EXCERTO PARA LEITURA

• • • • •

As massas de água, quer salgada quer doce, podem reabastecer os seus níveis de oxigénio por contacto com o ar atmosférico.
No entanto, este é um processo relativamente lento, especialmente se a água estiver parada, estagnada. O caso de uma barragem, ou dos esteiros num estuário largo e pronunciado como o Tejo ou o Sado, por exemplo.
É verdade que as tempestades e o vento forte criam turbulências e misturam mais facilmente o oxigênio mas nós não temos temporais todos os dias, nem sequer todos os meses.
Assim sendo, se houver muita matéria orgânica presente, e falamos de açúcares, gorduras e proteínas, aquilo a que vocês chamam de algas, peixes mortos, etc… e as bactérias as comerem, as concentrações de oxigênio podem cair repentinamente.
Porque esse processo de degradação consome muito oxigénio.
E chegados aqui, importa dizer que algumas moléculas contêm mais energia do que outras e algumas são mais fáceis que outras de serem biodegradadas pelas nossas amigas bactérias.
Portanto, a quantidade de respiração aeróbica que ocorrerá depende da natureza química exata das substâncias orgânicas a decompor, bem como da sua concentração.
Imaginem uma morte massiva de peixes: para degradar esses corpos, a quantidade de oxigénio utilizado pelas bactérias é muito elevada. É o que se chama de demanda bioquímica de oxigênio (DBO), geralmente expressa como uma concentração em termos de miligramas de oxigénio por litro de água (mg/L).
Se querem um exemplo prático da utilização deste conhecimento, aí vai: nas estações de tratamento de esgotos municipais, antes do tratamento biológico feito pelas bactérias, pode existir uma massa, um caldo orgânico de DBO5 de 300-500 mg/L.
Caso esses dejectos /produtos químicos fossem lançados no mar, e sendo o nível base de oxigénio dissolvido no mar de 7-10 mg/L, o oxigénio seria totalmente consumido pelas bactérias na sua degradação, não deixando nenhum disponível para os peixes.
Ou seja, as grandes descargas de peixe morto, muitas vezes feitas por traineiras que pescam abaixo do tamanho mínimo e não são autorizadas a descarregar em lota, em nada contribuem para um ecossistema saudável.
O ideal seria que esses peixes não fossem capturados. Quando são largados no mar, e embora venham a ser consumidos quer por outros peixes quer finalmente pelas bactérias, deixam todavía uma pegada de problemas que leva muito tempo a solucionar.
E já agora, de enorme perda ambiental. Os nossos predadores, aqueles que procuramos pescar sempre que saímos de casa, precisam desses peixes miúdos para viver.

• • • • •

TAREFA A REALIZAR
Cite textualmente, do excerto sobre o oxigénio na água, tudo o que vai desde "Portanto, a quantidade" até "da sua concentração.". A listagem não tem qualquer relação com o excerto.

DADOS ARMAZENADOS
• • • • •

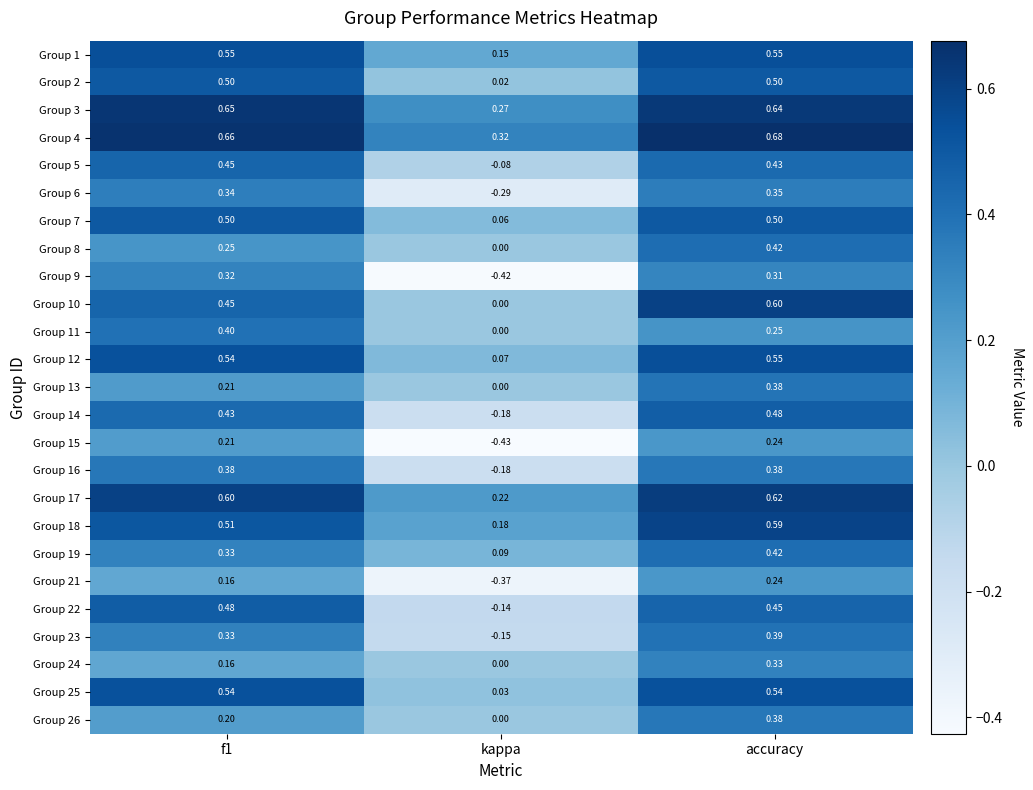

Which series has the widest spread of values?

Group 9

• • • • •

RESULTADO DO EXERCÍCIO
Portanto, a quantidade de respiração aeróbica que ocorrerá depende da natureza química exata das substâncias orgânicas a decompor, bem como da sua concentração.